───── Extracted information

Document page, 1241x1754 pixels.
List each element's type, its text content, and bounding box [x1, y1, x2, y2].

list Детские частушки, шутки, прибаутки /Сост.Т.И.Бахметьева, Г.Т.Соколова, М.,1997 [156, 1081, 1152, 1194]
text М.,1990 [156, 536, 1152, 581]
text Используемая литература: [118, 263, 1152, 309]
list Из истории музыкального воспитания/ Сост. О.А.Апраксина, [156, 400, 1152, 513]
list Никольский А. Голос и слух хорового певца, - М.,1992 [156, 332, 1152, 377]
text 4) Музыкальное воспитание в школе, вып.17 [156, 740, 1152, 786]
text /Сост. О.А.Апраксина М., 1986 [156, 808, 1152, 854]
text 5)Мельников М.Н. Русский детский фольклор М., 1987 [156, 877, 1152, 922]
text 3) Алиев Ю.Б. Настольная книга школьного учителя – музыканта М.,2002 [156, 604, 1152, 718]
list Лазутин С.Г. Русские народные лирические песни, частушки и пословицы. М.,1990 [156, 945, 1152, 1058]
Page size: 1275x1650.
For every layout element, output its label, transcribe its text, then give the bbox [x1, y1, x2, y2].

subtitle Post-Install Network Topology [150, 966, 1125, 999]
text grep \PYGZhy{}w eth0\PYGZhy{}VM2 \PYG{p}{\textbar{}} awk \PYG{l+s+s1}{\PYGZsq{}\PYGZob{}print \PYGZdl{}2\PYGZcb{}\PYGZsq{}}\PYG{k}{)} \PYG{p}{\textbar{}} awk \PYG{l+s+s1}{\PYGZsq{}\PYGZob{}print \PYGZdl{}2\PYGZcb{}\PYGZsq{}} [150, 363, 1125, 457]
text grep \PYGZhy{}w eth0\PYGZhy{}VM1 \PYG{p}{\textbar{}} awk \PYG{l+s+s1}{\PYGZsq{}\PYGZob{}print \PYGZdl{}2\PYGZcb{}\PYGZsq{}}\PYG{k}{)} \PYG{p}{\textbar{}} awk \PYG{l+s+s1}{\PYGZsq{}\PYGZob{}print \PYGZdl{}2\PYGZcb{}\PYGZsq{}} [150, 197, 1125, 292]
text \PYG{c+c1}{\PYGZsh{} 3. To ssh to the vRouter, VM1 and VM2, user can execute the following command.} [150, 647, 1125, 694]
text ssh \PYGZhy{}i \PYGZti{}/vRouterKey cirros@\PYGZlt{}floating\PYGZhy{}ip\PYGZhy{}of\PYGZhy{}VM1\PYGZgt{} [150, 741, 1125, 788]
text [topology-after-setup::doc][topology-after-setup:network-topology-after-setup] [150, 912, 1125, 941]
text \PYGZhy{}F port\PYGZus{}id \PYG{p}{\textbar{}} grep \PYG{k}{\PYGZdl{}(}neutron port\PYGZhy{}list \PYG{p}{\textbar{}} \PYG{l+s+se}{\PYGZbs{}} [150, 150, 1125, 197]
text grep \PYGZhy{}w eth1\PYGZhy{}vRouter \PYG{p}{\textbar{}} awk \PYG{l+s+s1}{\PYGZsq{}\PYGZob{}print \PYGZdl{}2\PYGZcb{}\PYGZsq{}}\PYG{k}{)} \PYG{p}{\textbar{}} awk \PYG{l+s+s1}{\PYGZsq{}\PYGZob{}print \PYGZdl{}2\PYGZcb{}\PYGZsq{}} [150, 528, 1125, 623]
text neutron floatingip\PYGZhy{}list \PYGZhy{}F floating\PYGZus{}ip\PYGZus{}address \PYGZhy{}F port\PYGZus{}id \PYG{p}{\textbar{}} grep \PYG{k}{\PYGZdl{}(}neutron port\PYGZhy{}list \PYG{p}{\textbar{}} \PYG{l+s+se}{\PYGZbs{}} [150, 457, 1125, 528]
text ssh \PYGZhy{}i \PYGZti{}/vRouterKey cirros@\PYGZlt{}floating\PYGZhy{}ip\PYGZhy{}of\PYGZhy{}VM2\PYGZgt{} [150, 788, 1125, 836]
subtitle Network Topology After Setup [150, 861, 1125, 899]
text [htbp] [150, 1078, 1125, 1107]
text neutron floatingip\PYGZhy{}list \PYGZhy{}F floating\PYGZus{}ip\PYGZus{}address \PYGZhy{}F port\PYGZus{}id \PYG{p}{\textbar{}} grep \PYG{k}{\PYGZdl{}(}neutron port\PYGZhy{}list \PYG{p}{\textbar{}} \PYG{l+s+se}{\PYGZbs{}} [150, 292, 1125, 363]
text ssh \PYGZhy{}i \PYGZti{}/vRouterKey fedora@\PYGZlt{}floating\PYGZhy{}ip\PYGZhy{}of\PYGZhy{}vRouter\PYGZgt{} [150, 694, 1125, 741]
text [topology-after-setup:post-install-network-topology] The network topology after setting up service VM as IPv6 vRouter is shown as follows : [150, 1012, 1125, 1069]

──────────

_Exercise goal_: Pick out every line in the entries above that contains the string "PYGZti", and copy each one in full.

_Exercise result_:
text ssh \PYGZhy{}i \PYGZti{}/vRouterKey cirros@\PYGZlt{}floating\PYGZhy{}ip\PYGZhy{}of\PYGZhy{}VM1\PYGZgt{} [150, 741, 1125, 788]
text ssh \PYGZhy{}i \PYGZti{}/vRouterKey cirros@\PYGZlt{}floating\PYGZhy{}ip\PYGZhy{}of\PYGZhy{}VM2\PYGZgt{} [150, 788, 1125, 836]
text ssh \PYGZhy{}i \PYGZti{}/vRouterKey fedora@\PYGZlt{}floating\PYGZhy{}ip\PYGZhy{}of\PYGZhy{}vRouter\PYGZgt{} [150, 694, 1125, 741]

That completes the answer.